Segment Start: DATA FOR THIS TASK

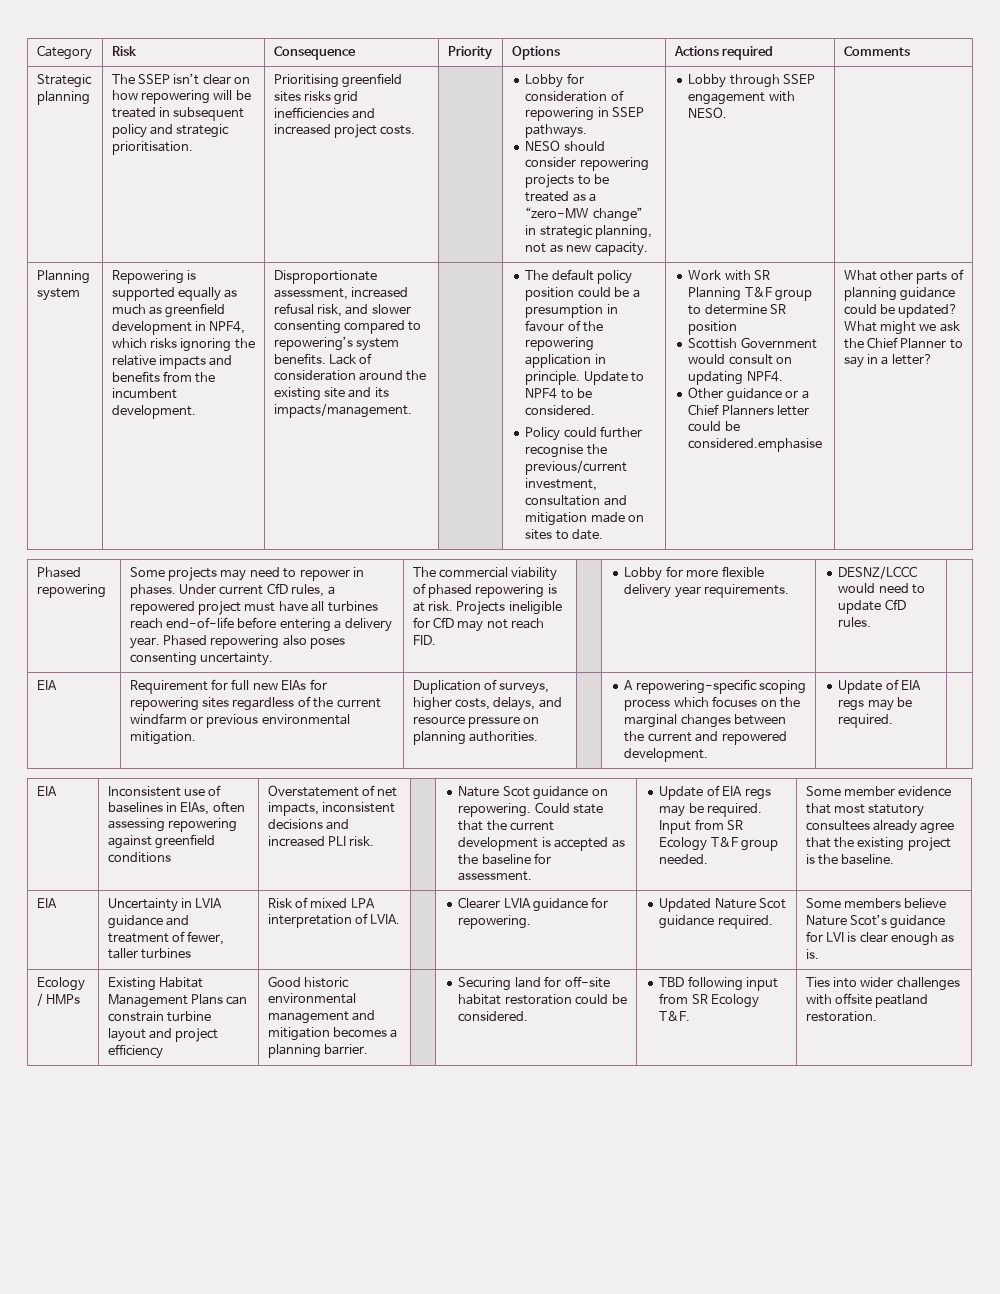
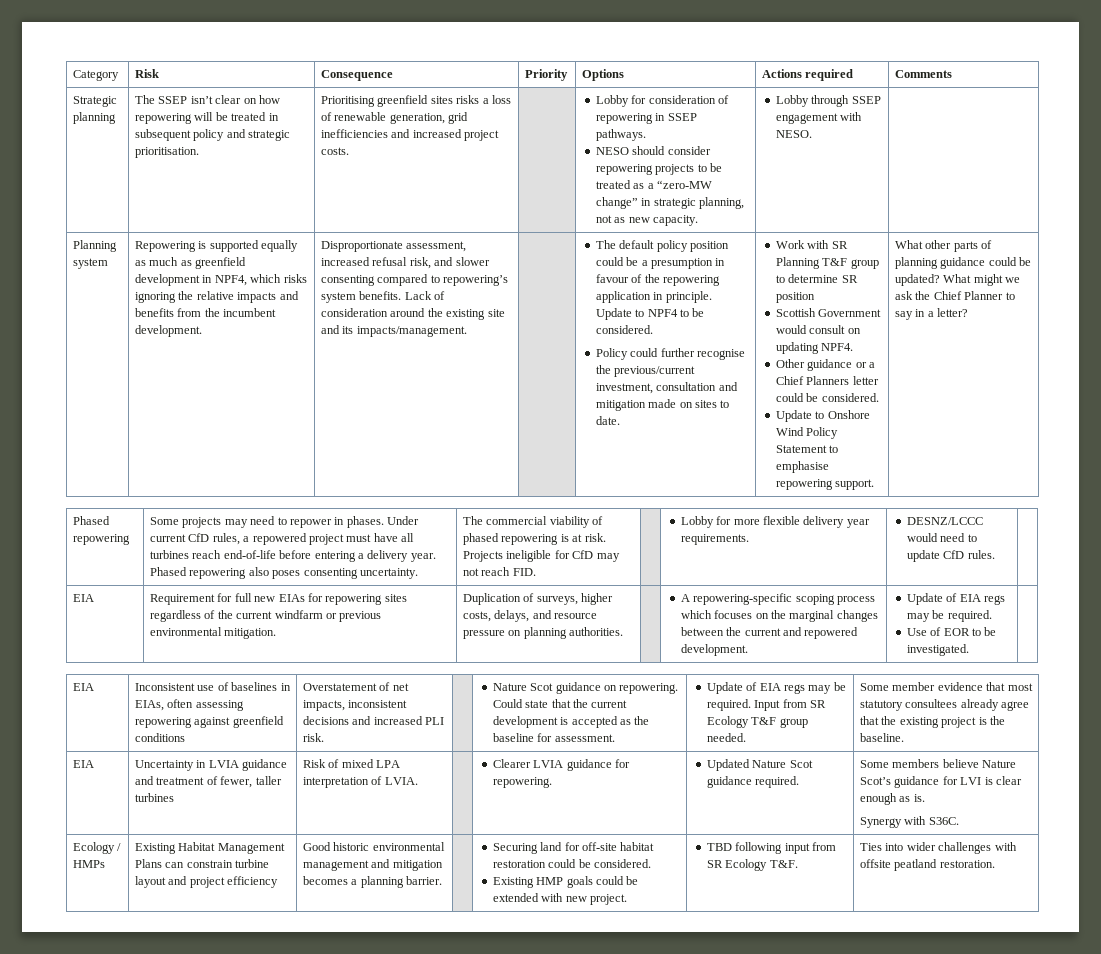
(332, 96) none -> [482,95,511,104] [321,112,445,124] a loss of renewable generation,
[688,438,823,452] considered.emphasise -> [821,393,879,402] [775,410,870,422] [775,427,839,439] [775,445,839,453] [775,461,829,473] [775,479,875,490] considered. // Update to Onshore Wind Policy Statement to emphasise repowering support.
(894, 721) none -> [906,627,997,636] [906,644,969,656] // Use of EOR to be investigated.
(819, 954) none -> [860,816,959,828] // Synergy with S36C.
(529, 1016) none -> [492,876,639,888] [492,893,627,905] // Existing HMP goals could be extended with new project.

Segment End: DATA FOR THIS TASK

EXERCISE: Your answer must be an exact reproduction of all entries, containing no pictures.

TASK SOLUTION:
(332, 96) none -> [482,95,511,104] [321,112,445,124] a loss of renewable generation,
[688,438,823,452] considered.emphasise -> [821,393,879,402] [775,410,870,422] [775,427,839,439] [775,445,839,453] [775,461,829,473] [775,479,875,490] considered. // Update to Onshore Wind Policy Statement to emphasise repowering support.
(894, 721) none -> [906,627,997,636] [906,644,969,656] // Use of EOR to be investigated.
(819, 954) none -> [860,816,959,828] // Synergy with S36C.
(529, 1016) none -> [492,876,639,888] [492,893,627,905] // Existing HMP goals could be extended with new project.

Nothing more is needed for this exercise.